If those affected suffer from hearing problems, hearing aids that can alleviate them should definitely be used. Due to Möbius syndrome, intensive support for the affected children is also necessary at school. The disease usually does not reduce the life expectancy of the person affected.
You can do that yourself
The Möbius syndrome cannot be treated causally so far. The self-help measures accordingly concentrate on supporting the symptomatic therapy.
Parents of affected children must first ensure regular food intake. This is achieved through the use of special bottles, but also through measures that encourage the child to eat. The pediatrician can give the parents tips and tools to ensure proper nutrition.
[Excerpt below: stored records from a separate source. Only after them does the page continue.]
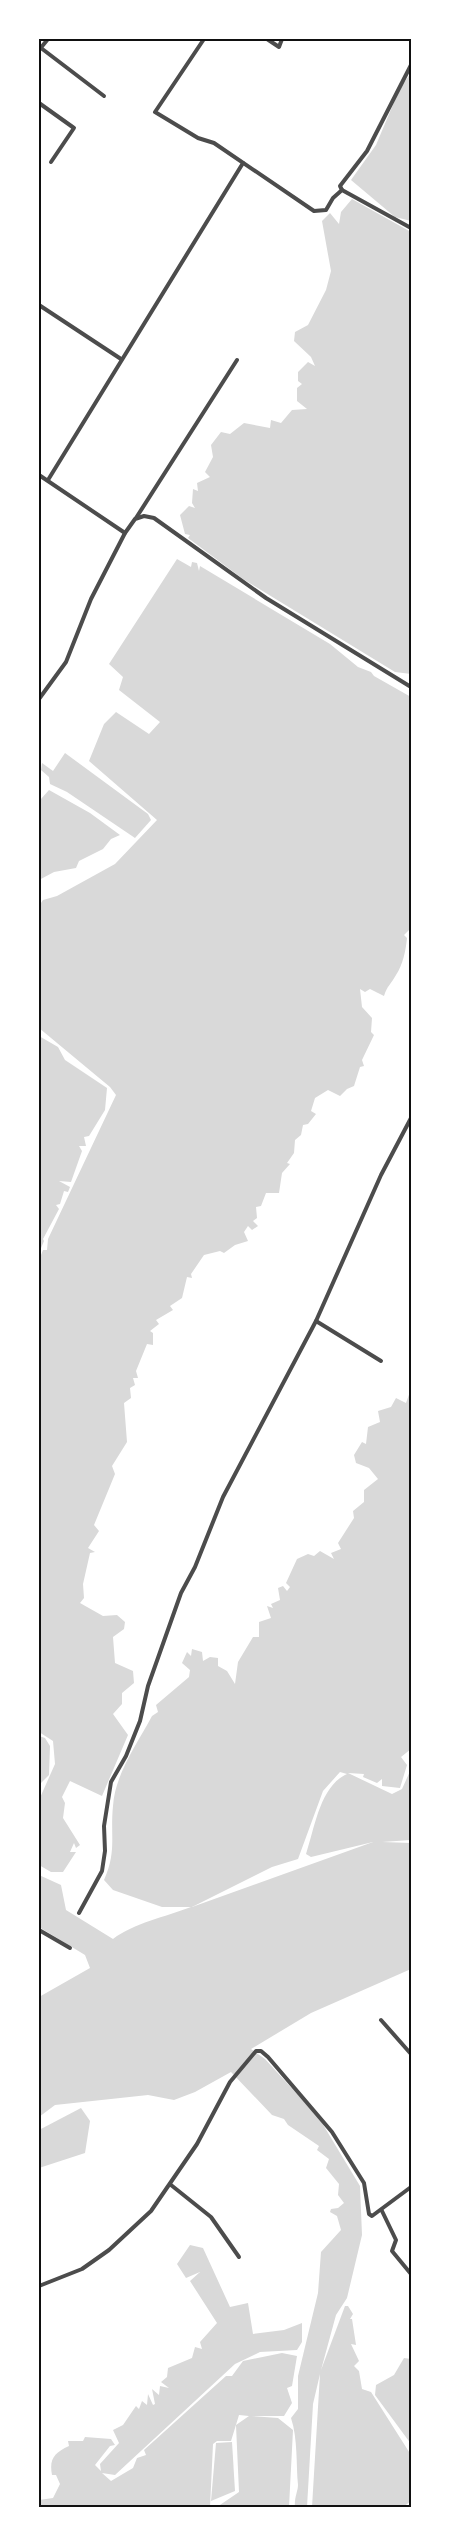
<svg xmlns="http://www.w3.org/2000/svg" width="450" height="2546" viewBox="0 0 450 2546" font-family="'Exo 2',sans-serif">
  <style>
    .water { fill: #d9d9d9; fill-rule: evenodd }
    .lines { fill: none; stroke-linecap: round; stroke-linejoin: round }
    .minor { stroke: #4c4c4c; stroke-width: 4 }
    .neatline { fill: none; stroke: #111; stroke-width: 2 }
  </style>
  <rect width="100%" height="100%" fill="#fff"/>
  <g class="water">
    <polygon points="411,73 411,221 395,217 351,180 376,145 400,88"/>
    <polygon points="352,199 411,232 411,674 395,672 243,579 188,538 190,535 185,534 180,515 189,506 195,508 192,503 193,489 198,491 197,483 210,477 205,472 213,457 211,445 221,432 230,434 244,423 270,428 271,420 281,423 292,410 307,409 297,401 297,388 302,384 298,381 298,372 308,362 315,366 311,357 294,341 295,332 308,325 326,290 331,271 322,221 330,213 339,224 341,212"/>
    <path d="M177 559 191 567 192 562 197 563 199 571 200 566 330 644 358 667 371 672 374 676 411 697V928L404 935 407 938C406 949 403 965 396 975 391 984 387 986 384 996L370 989 365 992 360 989 362 1007 372 1018 371 1032 374 1035 362 1060 364 1066 360 1067 354 1086 347 1089 340 1096 328 1090 315 1098 311 1111 316 1114 308 1124 303 1125 301 1135 295 1140 294 1153 287 1163 290 1164 282 1173 279 1193H266L261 1206 256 1207 257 1218 253 1221 258 1226 252 1230 248 1226 244 1232 248 1241 235 1245 224 1253 220 1251 204 1255 191 1274 192 1278 187 1277 182 1298 170 1306 173 1310 156 1320 159 1324 150 1331 153 1333V1345L147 1344 136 1371 138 1378H133L135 1385 130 1388 131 1398 124 1403 127 1442 112 1466 115 1474 94 1525 99 1531 88 1548 95 1552 90 1553 83 1584 84 1598 80 1603 103 1616 117 1615 125 1622 124 1629 113 1637 115 1663 133 1671 134 1683 122 1693V1704L113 1714 128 1735 102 1796 70 1781 62 1797 65 1803 63 1818 80 1845 76 1848 74 1843 70 1852H76L63 1872H51L39 1865V1800L55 1764 53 1741 39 1732V1260L43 1250H47L48 1239 116 1095 110 1087 39 1028V906L43 900 57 896 115 864 157 820 89 761 104 724 116 712 149 734 160 722 119 690 123 677 109 664Z"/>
    <polygon points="65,753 148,814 151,820 135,838 67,792 50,784 49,777 41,770 42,763 53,771"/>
    <polygon points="49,790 90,813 120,835 111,839 103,849 79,861 76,868 54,872 39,880 39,797 41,799"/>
    <polygon points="39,1036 58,1047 65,1060 107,1088 105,1110 89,1136 84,1137 86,1146 79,1146 82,1151 71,1182 59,1181 70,1187 68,1192 64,1191 60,1204 56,1205 59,1209 43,1239 44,1241 39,1253"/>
    <path d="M411 1389V1749L401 1757 407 1765 400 1788 382 1786V1779L377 1783 363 1777 364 1774 348 1773 392 1794 402 1789 411 1769V1840L382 1842 411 1843V1969L311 2013 251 2049 265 2059 319 2118 360 2186 362 2235 347 2298 336 2315 321 2370 345 2306H348L353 2314 350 2319H352L356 2345 351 2344 359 2361 354 2366 359 2371 362 2389 371 2392 411 2455V2501L403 2507H312L320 2374 313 2404 307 2507H295C294 2498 298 2491 298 2485 296 2465 298 2439 291 2418L298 2409V2376L318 2293 321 2252 341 2230 337 2216 330 2212 331 2209 338 2208 344 2203 338 2195 339 2184 326 2168 329 2159 317 2150 319 2146 288 2125 284 2119 272 2115 231 2072 195 2092 174 2100 148 2095 55 2105 39 2117V1997L90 1968 85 1955 39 1927V1875L61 1885 66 1910 113 1939C134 1923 165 1917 191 1907H162L113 1890 104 1880C117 1851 110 1836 113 1806 115 1774 137 1744 152 1716L158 1712 156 1705 189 1677 190 1670 182 1663 187 1652 191 1656 192 1649 202 1652 203 1661 210 1657 218 1658V1666L227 1671 235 1684 238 1662 253 1637H259V1622L271 1618 267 1606 273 1608 271 1604 280 1600 278 1588 283 1586 287 1591 290 1587 286 1583 297 1559 308 1554 314 1556 320 1551 334 1559 331 1553 341 1549 338 1543 354 1518 353 1511 364 1502V1490L378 1479 369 1468 356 1463 354 1455 362 1442 366 1444 368 1427 380 1422 378 1411 391 1407 396 1398 406 1403ZM340 1772 347 1774C320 1786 315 1827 306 1854L311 1857 373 1842 192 1907 272 1867 298 1859 323 1791Z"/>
    <polygon points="39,1736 45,1738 50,1746 49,1775 39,1785"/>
    <polygon points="81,2108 90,2121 85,2153 39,2168 39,2130"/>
    <path d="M190 2245 203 2248 230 2307 248 2303 253 2334 284 2330 302 2323V2342L297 2350 260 2352 235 2364 115 2475 102 2473 111 2481 133 2468 137 2458 146 2455 144 2450 226 2376H232L243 2361 282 2353 297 2356 292 2386 287 2388 292 2403 284 2416H251L278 2418 293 2430 289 2507H217L239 2492 236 2425 249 2416 239 2415 231 2441H217L213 2444 210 2507H39V2500L53 2498 60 2484 56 2475H52C49 2459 54 2453 69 2446L68 2441H83L85 2437 111 2439 115 2445 110 2446 95 2465 101 2471 100 2464 119 2443 113 2430 123 2425 136 2406 139 2409 142 2401 147 2405 148 2394 153 2405 155 2404 152 2389 159 2395 160 2386 169 2388 161 2382 167 2377 168 2368 192 2358 195 2347 202 2349 200 2342 217 2323 190 2281 200 2272 186 2278 177 2264Z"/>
    <polygon points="404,2358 411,2359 411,2444 375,2395 376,2385 394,2375"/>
    <polygon points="232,2442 235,2491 211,2501 216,2443"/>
  </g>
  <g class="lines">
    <g class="minor">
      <polyline points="204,39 155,112 198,138 214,143 314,211 326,210 333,198 342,190 411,228"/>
      <polyline points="267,39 279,47 282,39"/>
      <polyline points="41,48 104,96"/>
      <polyline points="39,50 48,39"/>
      <polyline points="39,103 74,128 51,162"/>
      <polyline points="342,190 340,186 367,151 411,65"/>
      <polyline points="39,305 121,359"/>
      <polyline points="39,475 125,533"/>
      <polyline points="48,480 243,163"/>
      <polyline points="136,518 237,360"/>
      <polyline points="39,699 66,662 91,599 125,533 135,519 144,516 154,518 266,598 411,687"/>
      <polyline points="316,1321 381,1361"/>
      <polyline points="79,1913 102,1871 105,1851 104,1826 111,1782 126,1756 140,1721 148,1686 181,1593 195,1567 223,1497 316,1321 381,1175 411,1118"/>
      <polyline points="39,1930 70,1948"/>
      <polyline points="381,2020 411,2054"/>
      <polyline points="171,2185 211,2217 239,2257"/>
      <polyline points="382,2211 396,2240 392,2251 411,2274"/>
      <polyline points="39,2286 82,2269 109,2250 151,2211 197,2144 230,2082 256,2051 261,2051 268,2057 332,2132 364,2183 369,2214 372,2216 411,2187"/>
    </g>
  </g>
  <rect width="450" height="2546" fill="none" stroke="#ffffff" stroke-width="81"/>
  <rect x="40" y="40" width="370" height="2466" class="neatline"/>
</svg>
In addition, the child usually has to be treated with speech therapy. Targeted language training supports the medical measures and in many cases also helps the affected person’s ability to eat.
If strabismus is present, surgical treatment is necessary. The child then needs rest and protection. Depending on the severity of the symptoms, supportive therapy is indicated. What measures parents can take to alleviate the visual disturbances also depends on the severity of the syndrome. Basically, the child should not be exposed to strong stimuli such as direct sunlight or any pollutants. The eyes must be protected, especially in the days and weeks after an operation. Otherwise, infections and other complications can set in.
Despite all measures, the Möbius syndrome is a serious illness that is often associated with psychological problems. If the child develops an inferiority complex as a result of the illness or shows other abnormalities, a therapeutic consultation makes sense.